[Text data extracted from pages]
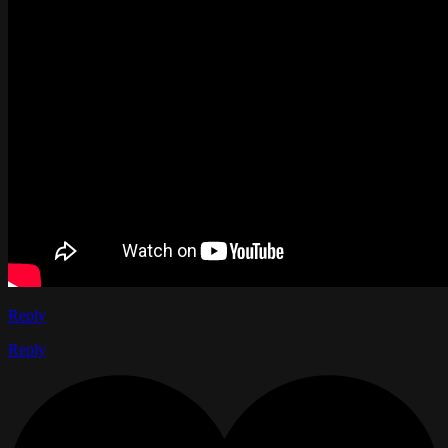
Reply
Reply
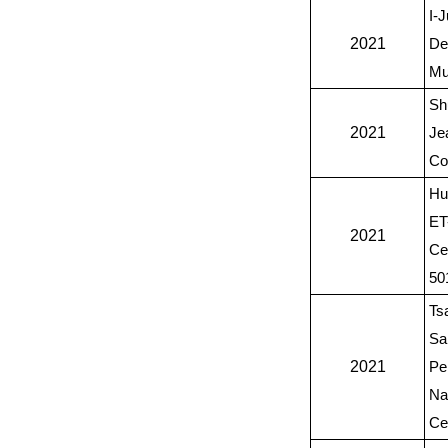
I-J
2021
De
Mu
Sh
2021
Je
Co
Hu
ET
2021
Ce
50
Ts
Sa
2021
Pe
Na
Ce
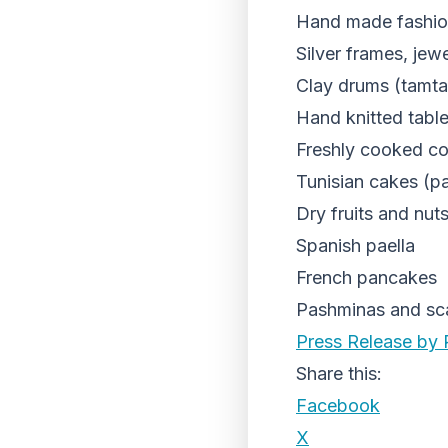
Hand made fashio
Silver frames, jew
Clay drums (tamt
Hand knitted tabl
Freshly cooked c
Tunisian cakes (pa
Dry fruits and nut
Spanish paella
French pancakes
Pashminas and sc
Press Release by 
Share this:
Facebook
X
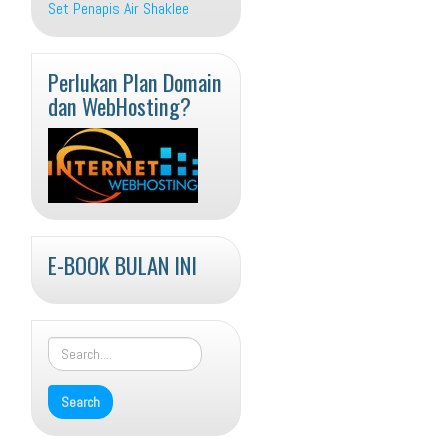
Set Penapis Air Shaklee
Perlukan Plan Domain
dan WebHosting?
E-BOOK BULAN INI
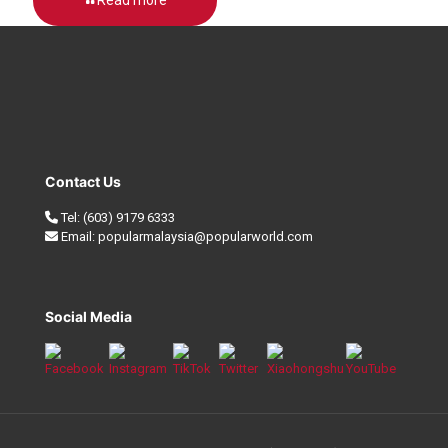
Contact Us
Tel:
(603) 9179 6333
Email:
popularmalaysia@popularworld.com
Social Media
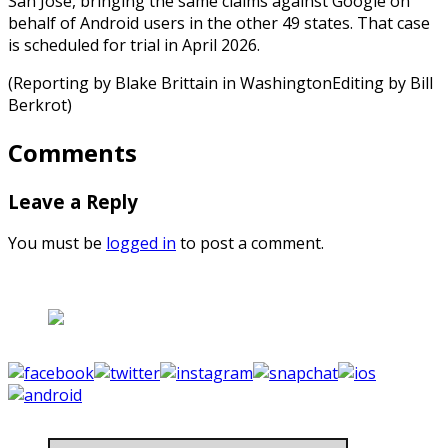
San Jose, bringing the same claims against Google on
behalf of Android users in the other 49 states. That case
is scheduled for trial in April 2026.
(Reporting by Blake Brittain in WashingtonEditing by Bill
Berkrot)
Comments
Leave a Reply
You must be
logged in
to post a comment.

● EXERCISE DIRECTIONS:
Copy out every line above word for word, and leave the picture markers out of your answer.

● ANSWER SECTION:
Reply
Reply
I-J
2021
De
Mu
Sh
2021
Je
Co
Hu
ET
2021
Ce
50
Ts
Sa
2021
Pe
Na
Ce
Hand made fashio
Silver frames, jew
Clay drums (tamt
Hand knitted tabl
Freshly cooked c
Tunisian cakes (pa
Dry fruits and nut
Spanish paella
French pancakes
Pashminas and sc
Press Release by 
Share this:
Facebook
X
Set Penapis Air Shaklee
Perlukan Plan Domain
dan WebHosting?
E-BOOK BULAN INI
Contact Us
Tel:
(603) 9179 6333
Email:
popularmalaysia@popularworld.com
Social Media
San Jose, bringing the same claims against Google on
behalf of Android users in the other 49 states. That case
is scheduled for trial in April 2026.
(Reporting by Blake Brittain in WashingtonEditing by Bill
Berkrot)
Comments
Leave a Reply
You must be
logged in
to post a comment.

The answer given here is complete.